#### INFORMATION SHOWN
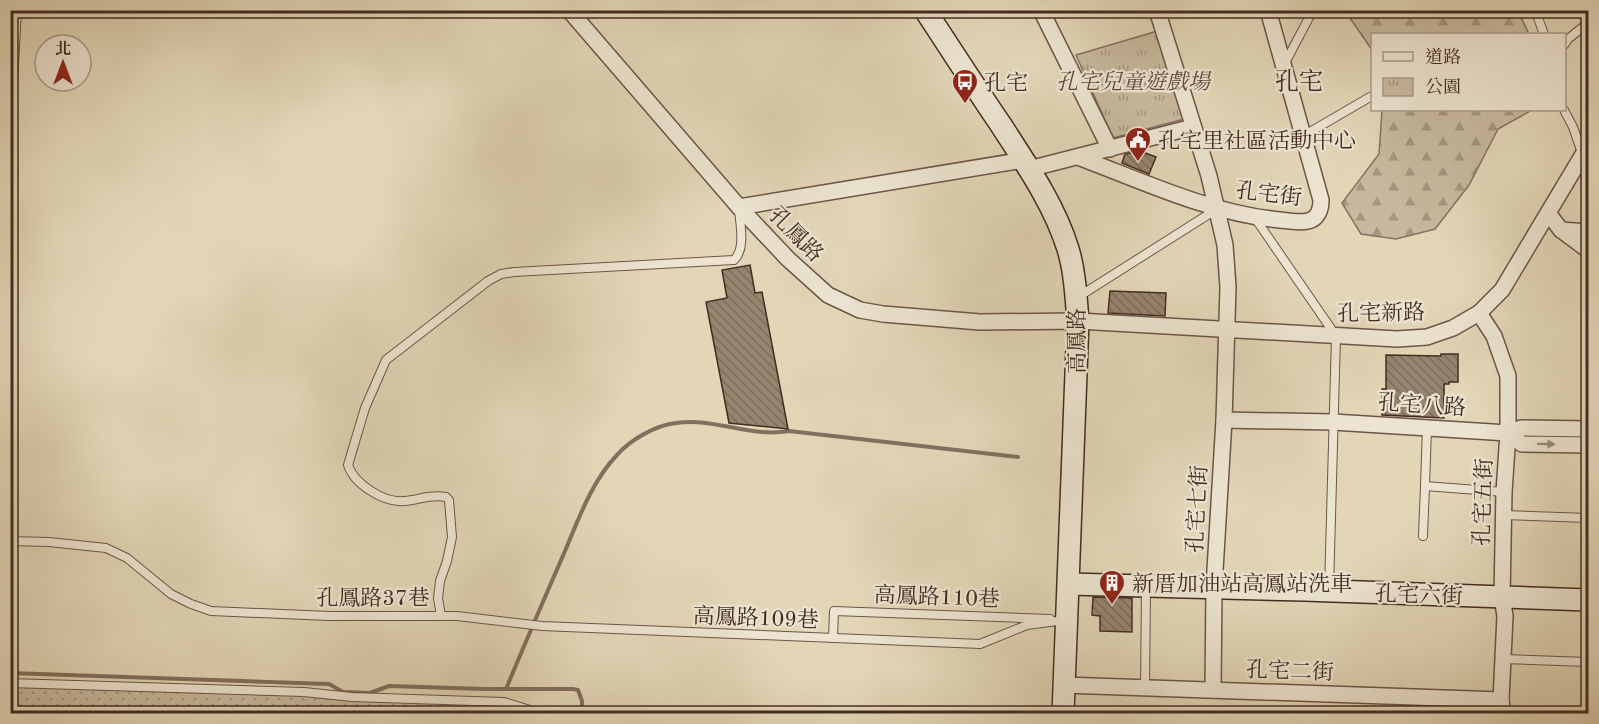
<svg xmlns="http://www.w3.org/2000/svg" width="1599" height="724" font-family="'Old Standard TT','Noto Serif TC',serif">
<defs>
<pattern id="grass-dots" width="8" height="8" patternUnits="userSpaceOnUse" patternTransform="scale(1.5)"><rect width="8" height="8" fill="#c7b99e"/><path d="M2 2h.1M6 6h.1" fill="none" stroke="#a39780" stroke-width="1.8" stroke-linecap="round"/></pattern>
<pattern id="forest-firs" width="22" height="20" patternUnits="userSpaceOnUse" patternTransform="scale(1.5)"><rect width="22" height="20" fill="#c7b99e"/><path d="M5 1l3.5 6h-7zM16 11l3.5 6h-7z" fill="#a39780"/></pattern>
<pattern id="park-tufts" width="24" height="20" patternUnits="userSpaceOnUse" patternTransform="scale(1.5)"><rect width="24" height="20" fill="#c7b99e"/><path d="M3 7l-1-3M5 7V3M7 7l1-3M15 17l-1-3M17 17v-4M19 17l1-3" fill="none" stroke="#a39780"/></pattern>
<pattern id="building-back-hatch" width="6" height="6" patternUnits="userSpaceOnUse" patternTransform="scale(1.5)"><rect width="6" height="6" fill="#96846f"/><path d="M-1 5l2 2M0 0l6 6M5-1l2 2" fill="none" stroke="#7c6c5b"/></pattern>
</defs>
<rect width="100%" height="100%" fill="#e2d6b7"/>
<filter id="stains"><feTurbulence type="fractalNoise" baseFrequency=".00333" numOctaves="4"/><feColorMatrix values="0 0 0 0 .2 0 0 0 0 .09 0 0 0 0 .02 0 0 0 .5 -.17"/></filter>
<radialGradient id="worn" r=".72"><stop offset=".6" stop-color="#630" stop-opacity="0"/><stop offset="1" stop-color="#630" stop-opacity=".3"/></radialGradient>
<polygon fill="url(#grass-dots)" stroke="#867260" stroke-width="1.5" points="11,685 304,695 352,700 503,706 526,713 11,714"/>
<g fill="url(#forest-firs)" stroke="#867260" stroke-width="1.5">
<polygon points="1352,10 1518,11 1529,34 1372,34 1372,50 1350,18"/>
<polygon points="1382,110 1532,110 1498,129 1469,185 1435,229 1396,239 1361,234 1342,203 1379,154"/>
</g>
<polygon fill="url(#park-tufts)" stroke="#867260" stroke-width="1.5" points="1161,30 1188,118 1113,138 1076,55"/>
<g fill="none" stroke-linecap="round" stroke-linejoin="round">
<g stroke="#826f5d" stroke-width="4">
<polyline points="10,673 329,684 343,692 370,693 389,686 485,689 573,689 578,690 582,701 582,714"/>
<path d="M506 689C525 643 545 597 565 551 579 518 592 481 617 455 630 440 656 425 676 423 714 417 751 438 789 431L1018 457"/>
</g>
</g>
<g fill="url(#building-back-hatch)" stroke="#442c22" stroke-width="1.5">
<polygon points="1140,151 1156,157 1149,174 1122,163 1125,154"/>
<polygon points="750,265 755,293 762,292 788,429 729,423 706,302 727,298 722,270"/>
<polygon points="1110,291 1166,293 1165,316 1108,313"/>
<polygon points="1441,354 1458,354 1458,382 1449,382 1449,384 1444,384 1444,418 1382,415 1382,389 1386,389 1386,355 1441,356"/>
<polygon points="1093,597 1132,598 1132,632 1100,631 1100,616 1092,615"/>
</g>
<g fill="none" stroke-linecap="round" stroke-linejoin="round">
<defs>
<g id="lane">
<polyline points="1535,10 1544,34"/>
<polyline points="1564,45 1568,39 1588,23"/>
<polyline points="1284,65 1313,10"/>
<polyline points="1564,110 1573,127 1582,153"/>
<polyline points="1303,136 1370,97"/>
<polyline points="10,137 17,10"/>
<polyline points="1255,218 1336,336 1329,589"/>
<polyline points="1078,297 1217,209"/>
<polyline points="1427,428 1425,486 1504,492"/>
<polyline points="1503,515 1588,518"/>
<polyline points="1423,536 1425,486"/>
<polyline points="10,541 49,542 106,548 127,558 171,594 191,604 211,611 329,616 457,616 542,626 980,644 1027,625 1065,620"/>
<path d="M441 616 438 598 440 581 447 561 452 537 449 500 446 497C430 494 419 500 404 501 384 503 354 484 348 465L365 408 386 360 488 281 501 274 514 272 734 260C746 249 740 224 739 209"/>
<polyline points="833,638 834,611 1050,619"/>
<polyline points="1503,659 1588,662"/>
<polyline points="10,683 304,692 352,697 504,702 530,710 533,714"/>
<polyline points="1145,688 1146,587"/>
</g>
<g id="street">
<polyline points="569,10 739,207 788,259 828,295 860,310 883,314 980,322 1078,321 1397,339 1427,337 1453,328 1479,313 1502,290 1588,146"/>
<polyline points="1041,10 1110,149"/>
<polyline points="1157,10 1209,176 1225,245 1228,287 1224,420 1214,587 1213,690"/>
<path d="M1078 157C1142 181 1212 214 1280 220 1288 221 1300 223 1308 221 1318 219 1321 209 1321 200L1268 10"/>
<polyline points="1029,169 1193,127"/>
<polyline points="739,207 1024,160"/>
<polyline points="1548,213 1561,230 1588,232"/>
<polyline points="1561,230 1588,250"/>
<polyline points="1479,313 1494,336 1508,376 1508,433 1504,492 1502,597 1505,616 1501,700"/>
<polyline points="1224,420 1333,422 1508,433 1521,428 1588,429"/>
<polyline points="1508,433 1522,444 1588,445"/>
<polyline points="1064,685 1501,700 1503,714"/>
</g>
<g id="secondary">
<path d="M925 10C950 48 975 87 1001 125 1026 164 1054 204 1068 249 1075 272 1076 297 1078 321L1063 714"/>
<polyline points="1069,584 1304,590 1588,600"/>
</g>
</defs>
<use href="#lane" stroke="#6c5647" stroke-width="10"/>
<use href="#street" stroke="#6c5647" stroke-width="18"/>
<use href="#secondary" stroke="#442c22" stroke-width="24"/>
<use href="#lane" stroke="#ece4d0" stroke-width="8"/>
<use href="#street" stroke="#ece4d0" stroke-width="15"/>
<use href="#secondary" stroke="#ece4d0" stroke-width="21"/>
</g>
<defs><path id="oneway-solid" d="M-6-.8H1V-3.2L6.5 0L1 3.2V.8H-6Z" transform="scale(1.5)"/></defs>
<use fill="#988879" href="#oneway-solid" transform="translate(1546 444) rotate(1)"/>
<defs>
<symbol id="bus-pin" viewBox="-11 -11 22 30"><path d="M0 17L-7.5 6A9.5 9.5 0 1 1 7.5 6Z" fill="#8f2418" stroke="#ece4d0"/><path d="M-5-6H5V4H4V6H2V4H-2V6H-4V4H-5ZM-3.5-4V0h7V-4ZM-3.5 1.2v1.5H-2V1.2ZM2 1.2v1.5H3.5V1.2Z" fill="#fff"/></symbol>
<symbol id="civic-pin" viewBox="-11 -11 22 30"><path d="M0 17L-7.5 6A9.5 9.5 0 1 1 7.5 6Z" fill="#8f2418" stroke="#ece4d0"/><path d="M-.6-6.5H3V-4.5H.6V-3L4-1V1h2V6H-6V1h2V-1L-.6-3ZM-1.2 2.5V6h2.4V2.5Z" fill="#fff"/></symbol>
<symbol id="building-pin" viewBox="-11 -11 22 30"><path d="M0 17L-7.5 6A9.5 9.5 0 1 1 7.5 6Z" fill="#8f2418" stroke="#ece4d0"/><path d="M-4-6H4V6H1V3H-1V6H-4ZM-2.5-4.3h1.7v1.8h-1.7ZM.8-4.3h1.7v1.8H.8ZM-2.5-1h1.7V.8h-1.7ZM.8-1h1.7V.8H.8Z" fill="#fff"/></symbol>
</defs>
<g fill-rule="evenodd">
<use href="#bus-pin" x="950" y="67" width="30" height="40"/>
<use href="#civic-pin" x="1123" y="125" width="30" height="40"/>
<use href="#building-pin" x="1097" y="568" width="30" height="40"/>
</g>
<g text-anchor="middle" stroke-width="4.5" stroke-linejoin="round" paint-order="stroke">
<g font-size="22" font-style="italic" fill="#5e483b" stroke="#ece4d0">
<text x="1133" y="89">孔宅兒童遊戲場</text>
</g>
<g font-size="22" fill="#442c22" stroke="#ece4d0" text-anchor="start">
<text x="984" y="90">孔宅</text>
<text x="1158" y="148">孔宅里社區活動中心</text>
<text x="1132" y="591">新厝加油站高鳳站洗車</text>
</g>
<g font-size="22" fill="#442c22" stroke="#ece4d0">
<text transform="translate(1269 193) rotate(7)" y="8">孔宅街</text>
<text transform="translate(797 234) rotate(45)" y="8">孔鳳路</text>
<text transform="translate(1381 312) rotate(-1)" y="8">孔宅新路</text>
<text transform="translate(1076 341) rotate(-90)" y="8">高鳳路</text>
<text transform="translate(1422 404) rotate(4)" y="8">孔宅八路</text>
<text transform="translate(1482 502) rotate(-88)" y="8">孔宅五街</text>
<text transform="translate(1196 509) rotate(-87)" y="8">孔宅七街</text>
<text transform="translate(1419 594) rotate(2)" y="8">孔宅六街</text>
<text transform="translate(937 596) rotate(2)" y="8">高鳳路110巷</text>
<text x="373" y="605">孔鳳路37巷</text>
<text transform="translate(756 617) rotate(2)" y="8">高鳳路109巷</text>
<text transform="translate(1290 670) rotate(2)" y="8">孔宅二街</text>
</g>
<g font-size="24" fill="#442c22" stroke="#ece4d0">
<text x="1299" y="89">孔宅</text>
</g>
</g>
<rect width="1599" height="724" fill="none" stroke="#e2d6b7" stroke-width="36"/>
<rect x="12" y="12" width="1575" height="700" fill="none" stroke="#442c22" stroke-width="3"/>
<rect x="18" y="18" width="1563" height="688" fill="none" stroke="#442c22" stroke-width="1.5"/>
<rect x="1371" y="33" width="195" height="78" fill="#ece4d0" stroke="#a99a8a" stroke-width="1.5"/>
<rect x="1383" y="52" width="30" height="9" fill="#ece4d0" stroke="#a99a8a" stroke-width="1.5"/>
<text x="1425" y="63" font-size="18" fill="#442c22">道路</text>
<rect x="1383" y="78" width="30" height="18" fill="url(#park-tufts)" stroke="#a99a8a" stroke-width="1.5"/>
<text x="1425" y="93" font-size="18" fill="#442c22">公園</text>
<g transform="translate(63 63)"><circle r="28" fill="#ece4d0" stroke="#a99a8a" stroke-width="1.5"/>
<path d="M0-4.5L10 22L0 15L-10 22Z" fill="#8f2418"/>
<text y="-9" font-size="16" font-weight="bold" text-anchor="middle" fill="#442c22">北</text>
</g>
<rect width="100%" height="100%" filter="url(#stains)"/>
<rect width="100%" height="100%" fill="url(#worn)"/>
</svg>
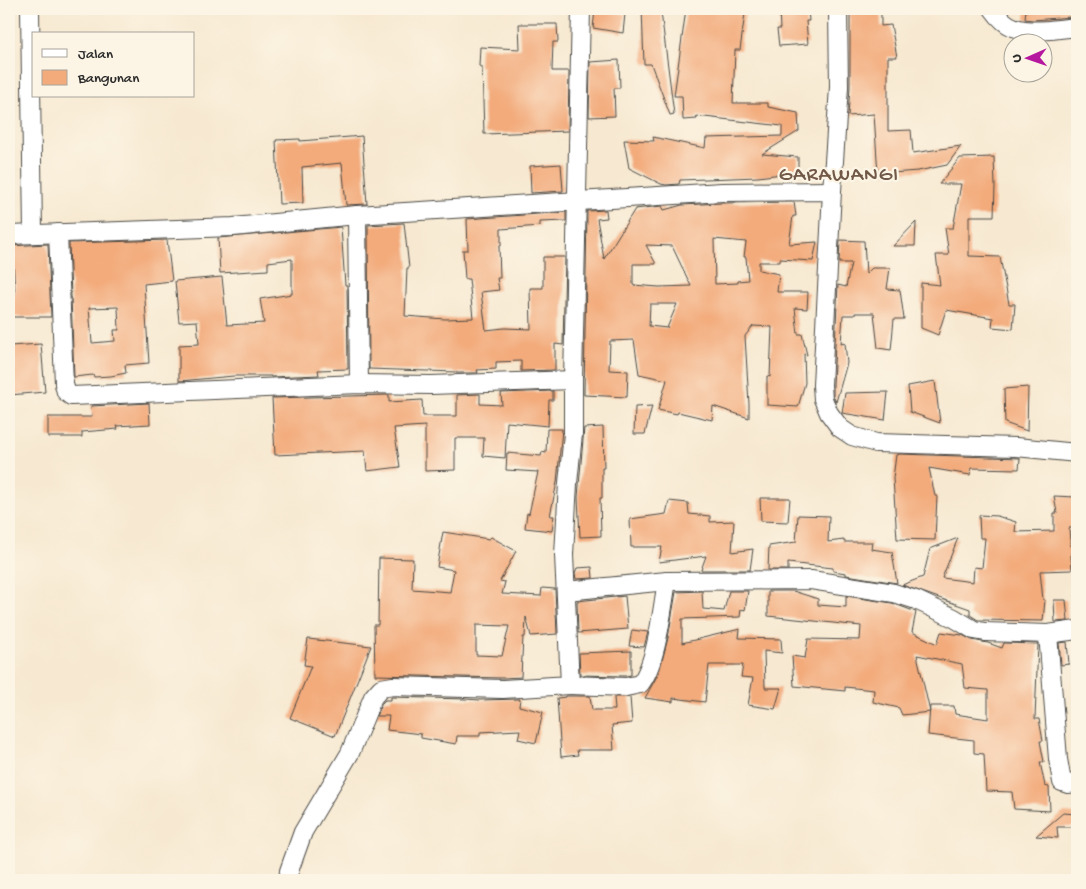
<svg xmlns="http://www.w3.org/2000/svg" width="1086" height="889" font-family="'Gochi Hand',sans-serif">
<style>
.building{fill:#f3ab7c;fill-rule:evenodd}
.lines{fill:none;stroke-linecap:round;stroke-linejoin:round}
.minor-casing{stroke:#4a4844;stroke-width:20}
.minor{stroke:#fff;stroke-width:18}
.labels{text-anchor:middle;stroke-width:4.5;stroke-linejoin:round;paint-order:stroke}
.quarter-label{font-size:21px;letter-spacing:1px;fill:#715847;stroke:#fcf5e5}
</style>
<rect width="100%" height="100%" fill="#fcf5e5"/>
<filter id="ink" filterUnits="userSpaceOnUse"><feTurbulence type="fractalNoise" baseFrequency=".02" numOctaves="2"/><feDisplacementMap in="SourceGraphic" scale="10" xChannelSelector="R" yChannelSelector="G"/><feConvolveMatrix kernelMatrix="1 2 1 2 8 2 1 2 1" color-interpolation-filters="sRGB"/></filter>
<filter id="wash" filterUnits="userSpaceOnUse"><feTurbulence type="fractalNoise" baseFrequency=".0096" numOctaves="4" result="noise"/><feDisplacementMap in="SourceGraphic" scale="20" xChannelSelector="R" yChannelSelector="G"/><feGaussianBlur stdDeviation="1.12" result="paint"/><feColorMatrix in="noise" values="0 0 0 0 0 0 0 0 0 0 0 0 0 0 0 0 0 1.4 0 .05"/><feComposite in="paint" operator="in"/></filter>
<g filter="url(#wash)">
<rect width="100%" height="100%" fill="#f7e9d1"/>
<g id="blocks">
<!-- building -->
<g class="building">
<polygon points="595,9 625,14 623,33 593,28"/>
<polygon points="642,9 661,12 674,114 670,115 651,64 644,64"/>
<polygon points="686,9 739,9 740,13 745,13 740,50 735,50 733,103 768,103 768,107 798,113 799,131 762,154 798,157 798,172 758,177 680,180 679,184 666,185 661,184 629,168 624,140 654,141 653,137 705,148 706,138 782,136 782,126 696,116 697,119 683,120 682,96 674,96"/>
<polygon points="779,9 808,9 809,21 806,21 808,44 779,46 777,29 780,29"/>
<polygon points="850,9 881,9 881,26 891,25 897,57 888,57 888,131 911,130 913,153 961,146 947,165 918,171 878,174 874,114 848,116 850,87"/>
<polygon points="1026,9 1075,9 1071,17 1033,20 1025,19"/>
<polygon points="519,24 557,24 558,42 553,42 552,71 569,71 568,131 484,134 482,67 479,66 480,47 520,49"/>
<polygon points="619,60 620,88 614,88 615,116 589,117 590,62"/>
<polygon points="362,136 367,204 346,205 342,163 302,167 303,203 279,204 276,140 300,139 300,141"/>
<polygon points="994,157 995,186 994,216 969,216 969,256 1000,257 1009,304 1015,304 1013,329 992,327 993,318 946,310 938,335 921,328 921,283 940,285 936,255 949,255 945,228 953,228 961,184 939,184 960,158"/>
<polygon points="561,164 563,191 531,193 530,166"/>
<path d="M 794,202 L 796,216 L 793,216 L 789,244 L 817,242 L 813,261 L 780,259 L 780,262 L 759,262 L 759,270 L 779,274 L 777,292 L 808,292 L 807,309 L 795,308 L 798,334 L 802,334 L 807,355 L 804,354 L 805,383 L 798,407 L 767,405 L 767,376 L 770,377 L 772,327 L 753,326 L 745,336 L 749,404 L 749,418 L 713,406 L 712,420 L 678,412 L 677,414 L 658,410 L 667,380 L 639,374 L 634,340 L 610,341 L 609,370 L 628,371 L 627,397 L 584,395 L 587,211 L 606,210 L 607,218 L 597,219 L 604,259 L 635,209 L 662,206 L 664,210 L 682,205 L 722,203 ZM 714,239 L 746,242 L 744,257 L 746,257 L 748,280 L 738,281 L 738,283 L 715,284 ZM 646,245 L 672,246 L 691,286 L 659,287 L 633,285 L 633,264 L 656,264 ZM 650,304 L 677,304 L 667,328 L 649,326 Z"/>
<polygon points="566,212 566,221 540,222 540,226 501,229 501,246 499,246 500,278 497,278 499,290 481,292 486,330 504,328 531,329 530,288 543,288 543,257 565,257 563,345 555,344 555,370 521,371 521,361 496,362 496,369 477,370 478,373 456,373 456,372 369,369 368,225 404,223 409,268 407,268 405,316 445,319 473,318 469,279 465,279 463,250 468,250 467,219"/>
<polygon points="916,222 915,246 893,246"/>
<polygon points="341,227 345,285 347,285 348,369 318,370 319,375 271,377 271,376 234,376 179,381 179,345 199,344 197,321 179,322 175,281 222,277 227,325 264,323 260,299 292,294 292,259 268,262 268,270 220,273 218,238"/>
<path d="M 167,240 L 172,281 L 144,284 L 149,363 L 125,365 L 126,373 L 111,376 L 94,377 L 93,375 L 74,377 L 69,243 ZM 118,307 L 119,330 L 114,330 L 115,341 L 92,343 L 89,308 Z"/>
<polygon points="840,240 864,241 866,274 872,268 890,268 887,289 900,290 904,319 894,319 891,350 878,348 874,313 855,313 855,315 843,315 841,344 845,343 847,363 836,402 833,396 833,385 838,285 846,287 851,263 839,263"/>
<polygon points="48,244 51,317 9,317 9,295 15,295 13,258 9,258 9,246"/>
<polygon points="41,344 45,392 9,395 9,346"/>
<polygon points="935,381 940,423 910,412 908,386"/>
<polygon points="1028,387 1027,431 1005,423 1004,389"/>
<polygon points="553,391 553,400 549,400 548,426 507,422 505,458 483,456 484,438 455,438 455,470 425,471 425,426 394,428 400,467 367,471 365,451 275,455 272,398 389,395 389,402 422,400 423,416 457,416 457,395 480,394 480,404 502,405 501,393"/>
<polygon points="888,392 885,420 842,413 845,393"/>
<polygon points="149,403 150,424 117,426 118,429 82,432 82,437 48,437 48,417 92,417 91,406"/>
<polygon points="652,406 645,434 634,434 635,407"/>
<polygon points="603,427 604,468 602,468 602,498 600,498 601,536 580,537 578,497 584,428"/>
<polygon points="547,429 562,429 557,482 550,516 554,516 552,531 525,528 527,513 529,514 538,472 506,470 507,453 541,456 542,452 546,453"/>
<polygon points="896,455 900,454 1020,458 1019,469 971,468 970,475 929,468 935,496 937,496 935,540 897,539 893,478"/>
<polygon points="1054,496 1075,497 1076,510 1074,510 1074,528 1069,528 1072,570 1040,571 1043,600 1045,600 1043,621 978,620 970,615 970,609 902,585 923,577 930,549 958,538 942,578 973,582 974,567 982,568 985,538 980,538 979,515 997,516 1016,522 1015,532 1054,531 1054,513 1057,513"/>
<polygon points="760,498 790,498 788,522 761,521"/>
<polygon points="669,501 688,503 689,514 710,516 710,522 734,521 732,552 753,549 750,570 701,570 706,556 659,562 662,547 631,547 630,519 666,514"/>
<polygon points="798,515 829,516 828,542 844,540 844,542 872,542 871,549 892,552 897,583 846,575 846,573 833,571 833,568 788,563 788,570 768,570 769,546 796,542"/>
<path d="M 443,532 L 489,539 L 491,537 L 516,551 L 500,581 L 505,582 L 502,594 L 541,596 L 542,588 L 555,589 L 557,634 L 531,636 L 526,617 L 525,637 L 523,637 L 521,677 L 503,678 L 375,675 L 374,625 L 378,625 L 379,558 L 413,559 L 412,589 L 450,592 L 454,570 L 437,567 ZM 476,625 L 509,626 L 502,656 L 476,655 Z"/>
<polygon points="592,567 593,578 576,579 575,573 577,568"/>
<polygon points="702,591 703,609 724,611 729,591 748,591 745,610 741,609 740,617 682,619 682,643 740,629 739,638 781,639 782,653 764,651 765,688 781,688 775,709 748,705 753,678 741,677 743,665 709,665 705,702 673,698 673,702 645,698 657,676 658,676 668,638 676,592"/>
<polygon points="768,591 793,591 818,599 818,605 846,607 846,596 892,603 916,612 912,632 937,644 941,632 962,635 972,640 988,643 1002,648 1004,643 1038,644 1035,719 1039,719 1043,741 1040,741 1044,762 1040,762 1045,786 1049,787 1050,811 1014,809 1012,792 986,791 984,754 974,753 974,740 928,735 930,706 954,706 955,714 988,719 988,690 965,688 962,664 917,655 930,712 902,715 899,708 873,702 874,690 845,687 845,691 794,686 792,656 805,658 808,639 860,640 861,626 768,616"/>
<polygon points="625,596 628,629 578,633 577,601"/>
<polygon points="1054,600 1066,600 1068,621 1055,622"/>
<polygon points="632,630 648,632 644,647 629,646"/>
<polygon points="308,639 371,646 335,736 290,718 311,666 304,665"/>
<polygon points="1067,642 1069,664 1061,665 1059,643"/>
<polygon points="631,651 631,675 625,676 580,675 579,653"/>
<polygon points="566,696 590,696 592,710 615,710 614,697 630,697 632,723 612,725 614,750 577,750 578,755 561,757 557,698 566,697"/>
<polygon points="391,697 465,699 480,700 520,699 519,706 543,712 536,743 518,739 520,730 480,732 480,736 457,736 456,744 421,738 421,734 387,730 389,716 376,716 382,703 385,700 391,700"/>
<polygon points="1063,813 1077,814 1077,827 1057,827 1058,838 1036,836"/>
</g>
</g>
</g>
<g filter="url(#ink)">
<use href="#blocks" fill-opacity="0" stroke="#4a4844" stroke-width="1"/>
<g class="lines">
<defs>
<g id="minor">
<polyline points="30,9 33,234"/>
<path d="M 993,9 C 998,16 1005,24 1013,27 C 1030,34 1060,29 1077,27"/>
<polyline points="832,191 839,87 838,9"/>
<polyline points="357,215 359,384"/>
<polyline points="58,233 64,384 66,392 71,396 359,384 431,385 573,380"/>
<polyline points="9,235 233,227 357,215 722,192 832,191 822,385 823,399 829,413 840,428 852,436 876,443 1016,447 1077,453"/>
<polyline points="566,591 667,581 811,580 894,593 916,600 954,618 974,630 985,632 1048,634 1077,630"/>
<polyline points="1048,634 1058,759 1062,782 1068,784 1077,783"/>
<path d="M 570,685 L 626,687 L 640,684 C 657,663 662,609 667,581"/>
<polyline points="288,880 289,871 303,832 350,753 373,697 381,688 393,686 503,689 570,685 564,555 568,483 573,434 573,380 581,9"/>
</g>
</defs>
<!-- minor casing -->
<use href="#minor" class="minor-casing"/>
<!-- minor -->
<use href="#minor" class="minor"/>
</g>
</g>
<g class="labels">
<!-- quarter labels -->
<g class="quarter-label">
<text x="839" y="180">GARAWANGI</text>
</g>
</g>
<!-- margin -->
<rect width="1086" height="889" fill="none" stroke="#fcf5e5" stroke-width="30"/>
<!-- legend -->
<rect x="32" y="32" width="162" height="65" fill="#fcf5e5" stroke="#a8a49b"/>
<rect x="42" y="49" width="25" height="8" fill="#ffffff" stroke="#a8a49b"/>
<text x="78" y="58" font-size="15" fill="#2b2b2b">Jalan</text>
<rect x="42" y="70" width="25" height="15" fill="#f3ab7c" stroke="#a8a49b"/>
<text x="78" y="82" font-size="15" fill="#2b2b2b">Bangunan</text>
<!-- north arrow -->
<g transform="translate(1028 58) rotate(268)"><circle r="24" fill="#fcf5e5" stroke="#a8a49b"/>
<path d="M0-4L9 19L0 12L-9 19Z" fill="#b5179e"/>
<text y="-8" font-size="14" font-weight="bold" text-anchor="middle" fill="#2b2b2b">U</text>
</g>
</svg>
########
**EXERCISE INSTRUCTIONS:**
Locate the lines above that hold the word "blocks". Show every one of them.

**TASK RESULT:**
<g id="blocks">
<use href="#blocks" fill-opacity="0" stroke="#4a4844" stroke-width="1"/>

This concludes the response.